(Problem details):
Your answer must be the listing repeated word for word, without its pictures.
· · · ·
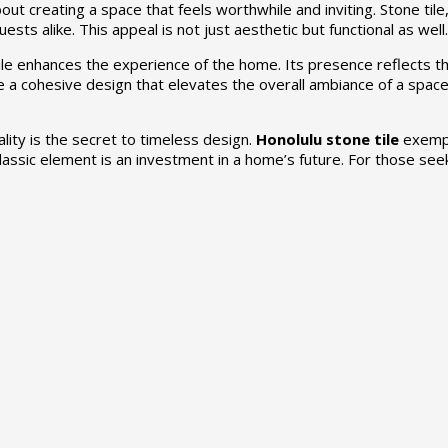
ut creating a space that feels worthwhile and inviting. Stone tile,
sts alike. This appeal is not just aesthetic but functional as well.
ile enhances the experience of the home. Its presence reflects th
 a cohesive design that elevates the overall ambiance of a space.
lity is the secret to timeless design.
Honolulu stone tile
exempli
 classic element is an investment in a home’s future. For those see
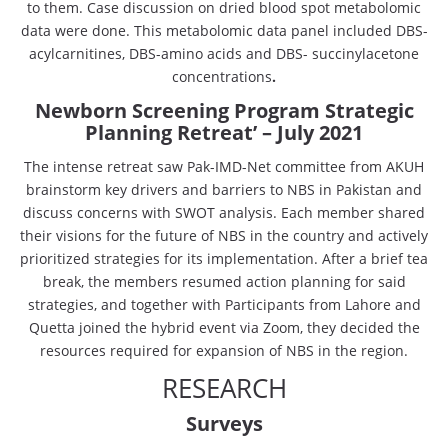
to them. Case discussion on dried blood spot metabolomic
data were done. This metabolomic data panel included DBS-
acylcarnitines, DBS-amino acids and DBS- succinylacetone
concentrations
.
Newborn Screening Program Strategic
Planning Retreat’ – July 2021
The intense retreat saw Pak-IMD-Net committee from AKUH
brainstorm key drivers and barriers to NBS in Pakistan and
discuss concerns with SWOT analysis. Each member shared
their visions for the future of NBS in the country and actively
prioritized strategies for its implementation. After a brief tea
break, the members resumed action planning for said
strategies, and together with Participants from Lahore and
Quetta joined the hybrid event via Zoom, they decided the
resources required for expansion of NBS in the region.
RESEARCH
Surveys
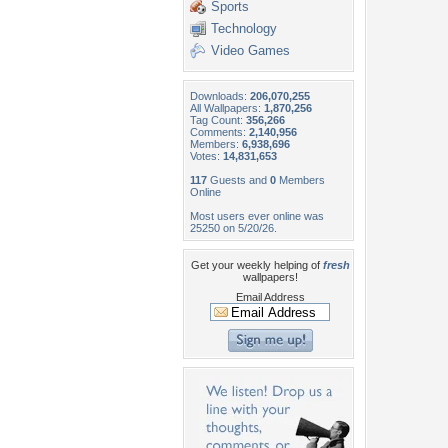
Sports
Technology
Video Games
Downloads:
206,070,255
All Wallpapers:
1,870,256
Tag Count:
356,266
Comments:
2,140,956
Members:
6,938,696
Votes:
14,831,653
117
Guests and
0
Members
Online
Most users ever online was
25250 on 5/20/26.
Get your weekly helping of
fresh
wallpapers!
Email Address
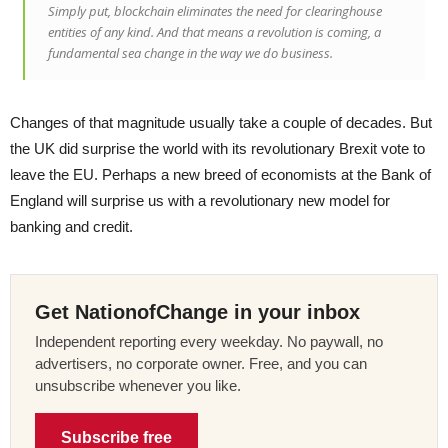
Simply put, blockchain eliminates the need for clearinghouse
entities of any kind. And that means a revolution is coming, a
fundamental sea change in the way we do business.
Changes of that magnitude usually take a couple of decades. But
the UK did surprise the world with its revolutionary Brexit vote to
leave the EU. Perhaps a new breed of economists at the Bank of
England will surprise us with a revolutionary new model for
banking and credit.
Get NationofChange in your inbox
Independent reporting every weekday. No paywall, no
advertisers, no corporate owner. Free, and you can
unsubscribe whenever you like.
Subscribe free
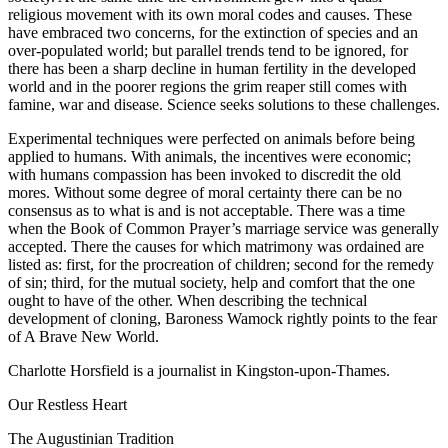
religious movement with its own moral codes and causes. These
have embraced two concerns, for the extinction of species and an
over-populated world; but parallel trends tend to be ignored, for
there has been a sharp decline in human fertility in the developed
world and in the poorer regions the grim reaper still comes with
famine, war and disease. Science seeks solutions to these challenges.
Experimental techniques were perfected on animals before being
applied to humans. With animals, the incentives were economic;
with humans compassion has been invoked to discredit the old
mores. Without some degree of moral certainty there can be no
consensus as to what is and is not acceptable. There was a time
when the Book of Common Prayer’s marriage service was generally
accepted. There the causes for which matrimony was ordained are
listed as: first, for the procreation of children; second for the remedy
of sin; third, for the mutual society, help and comfort that the one
ought to have of the other. When describing the technical
development of cloning, Baroness Wamock rightly points to the fear
of A Brave New World.
Charlotte Horsfield is a journalist in Kingston-upon-Thames.
Our Restless Heart
The Augustinian Tradition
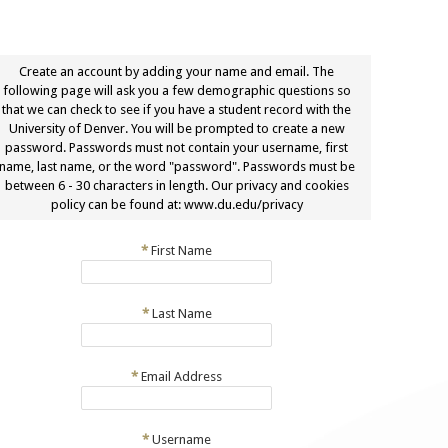
Create an account by adding your name and email. The
following page will ask you a few demographic questions so
that we can check to see if you have a student record with the
University of Denver. You will be prompted to create a new
password. Passwords must not contain your username, first
name, last name, or the word "password". Passwords must be
between 6 - 30 characters in length. Our privacy and cookies
policy can be found at: www.du.edu/privacy
*
First Name
*
Last Name
*
Email Address
*
Username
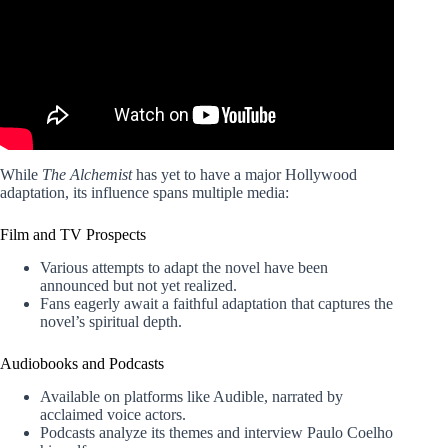
While
The Alchemist
has yet to have a major Hollywood
adaptation, its influence spans multiple media:
Film and TV Prospects
Various attempts to adapt the novel have been
announced but not yet realized.
Fans eagerly await a faithful adaptation that captures the
novel’s spiritual depth.
Audiobooks and Podcasts
Available on platforms like Audible, narrated by
acclaimed voice actors.
Podcasts analyze its themes and interview Paulo Coelho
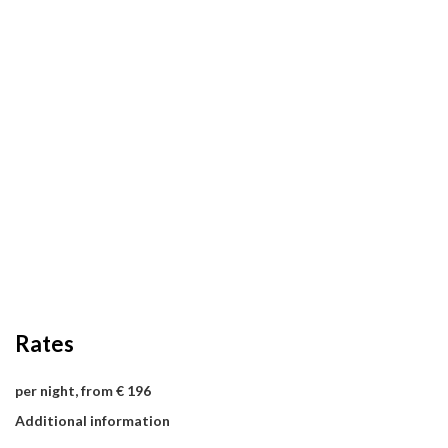
Rates
per night, from € 196
Additional information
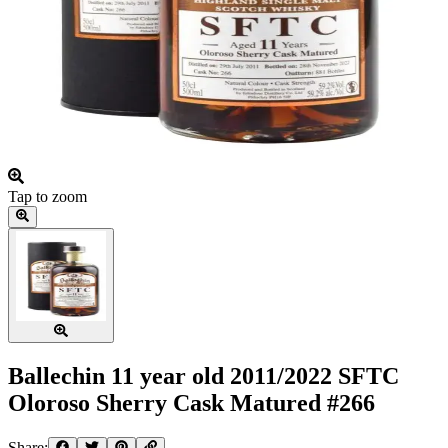
Tap to zoom
Ballechin 11 year old 2011/2022 SFTC
Oloroso Sherry Cask Matured #266
Share:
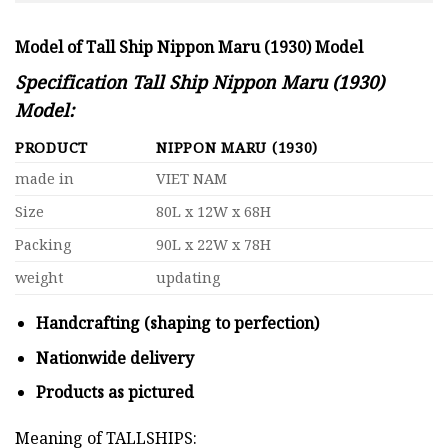
Model of Tall Ship Nippon Maru (1930) Model
Specification Tall Ship Nippon Maru (1930)
Model:
PRODUCT
NIPPON MARU (1930)
made in
VIET NAM
Size
80L x 12W x 68H
Packing
90L x 22W x 78H
weight
updating
Handcrafting (shaping to perfection)
Nationwide delivery
Products as pictured
Meaning of TALLSHIPS:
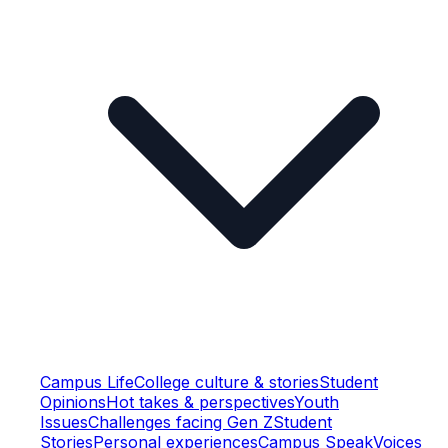
Campus Life
College culture & stories
Student
Opinions
Hot takes & perspectives
Youth
Issues
Challenges facing Gen Z
Student
Stories
Personal experiences
Campus Speak
Voices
· · · ·
(Expected output):
ut creating a space that feels worthwhile and inviting. Stone tile,
sts alike. This appeal is not just aesthetic but functional as well.
ile enhances the experience of the home. Its presence reflects th
 a cohesive design that elevates the overall ambiance of a space.
lity is the secret to timeless design.
Honolulu stone tile
exempli
 classic element is an investment in a home’s future. For those see
to them. Case discussion on dried blood spot metabolomic
data were done. This metabolomic data panel included DBS-
acylcarnitines, DBS-amino acids and DBS- succinylacetone
concentrations
.
Newborn Screening Program Strategic
Planning Retreat’ – July 2021
The intense retreat saw Pak-IMD-Net committee from AKUH
brainstorm key drivers and barriers to NBS in Pakistan and
discuss concerns with SWOT analysis. Each member shared
their visions for the future of NBS in the country and actively
prioritized strategies for its implementation. After a brief tea
break, the members resumed action planning for said
strategies, and together with Participants from Lahore and
Quetta joined the hybrid event via Zoom, they decided the
resources required for expansion of NBS in the region.
RESEARCH
Surveys
Sports
Technology
Video Games
Downloads:
206,070,255
All Wallpapers:
1,870,256
Tag Count:
356,266
Comments:
2,140,956
Members:
6,938,696
Votes:
14,831,653
117
Guests and
0
Members
Online
Most users ever online was
25250 on 5/20/26.
Get your weekly helping of
fresh
wallpapers!
Email Address
Simply put, blockchain eliminates the need for clearinghouse
entities of any kind. And that means a revolution is coming, a
fundamental sea change in the way we do business.
Changes of that magnitude usually take a couple of decades. But
the UK did surprise the world with its revolutionary Brexit vote to
leave the EU. Perhaps a new breed of economists at the Bank of
England will surprise us with a revolutionary new model for
banking and credit.
Get NationofChange in your inbox
Independent reporting every weekday. No paywall, no
advertisers, no corporate owner. Free, and you can
unsubscribe whenever you like.
Subscribe free
religious movement with its own moral codes and causes. These
have embraced two concerns, for the extinction of species and an
over-populated world; but parallel trends tend to be ignored, for
there has been a sharp decline in human fertility in the developed
world and in the poorer regions the grim reaper still comes with
famine, war and disease. Science seeks solutions to these challenges.
Experimental techniques were perfected on animals before being
applied to humans. With animals, the incentives were economic;
with humans compassion has been invoked to discredit the old
mores. Without some degree of moral certainty there can be no
consensus as to what is and is not acceptable. There was a time
when the Book of Common Prayer’s marriage service was generally
accepted. There the causes for which matrimony was ordained are
listed as: first, for the procreation of children; second for the remedy
of sin; third, for the mutual society, help and comfort that the one
ought to have of the other. When describing the technical
development of cloning, Baroness Wamock rightly points to the fear
of A Brave New World.
Charlotte Horsfield is a journalist in Kingston-upon-Thames.
Our Restless Heart
The Augustinian Tradition
Create an account by adding your name and email. The
following page will ask you a few demographic questions so
that we can check to see if you have a student record with the
University of Denver. You will be prompted to create a new
password. Passwords must not contain your username, first
name, last name, or the word "password". Passwords must be
between 6 - 30 characters in length. Our privacy and cookies
policy can be found at: www.du.edu/privacy
*
First Name
*
Last Name
*
Email Address
*
Username
While
The Alchemist
has yet to have a major Hollywood
adaptation, its influence spans multiple media:
Film and TV Prospects
Various attempts to adapt the novel have been
announced but not yet realized.
Fans eagerly await a faithful adaptation that captures the
novel’s spiritual depth.
Audiobooks and Podcasts
Available on platforms like Audible, narrated by
acclaimed voice actors.
Podcasts analyze its themes and interview Paulo Coelho
Rates
per night, from € 196
Additional information
Tap to zoom
Ballechin 11 year old 2011/2022 SFTC
Oloroso Sherry Cask Matured #266
Share:
Model of Tall Ship Nippon Maru (1930) Model
Specification Tall Ship Nippon Maru (1930)
Model:
PRODUCT
NIPPON MARU (1930)
made in
VIET NAM
Size
80L x 12W x 68H
Packing
90L x 22W x 78H
weight
updating
Handcrafting (shaping to perfection)
Nationwide delivery
Products as pictured
Meaning of TALLSHIPS:
Campus Life
College culture & stories
Student
Opinions
Hot takes & perspectives
Youth
Issues
Challenges facing Gen Z
Student
Stories
Personal experiences
Campus Speak
Voices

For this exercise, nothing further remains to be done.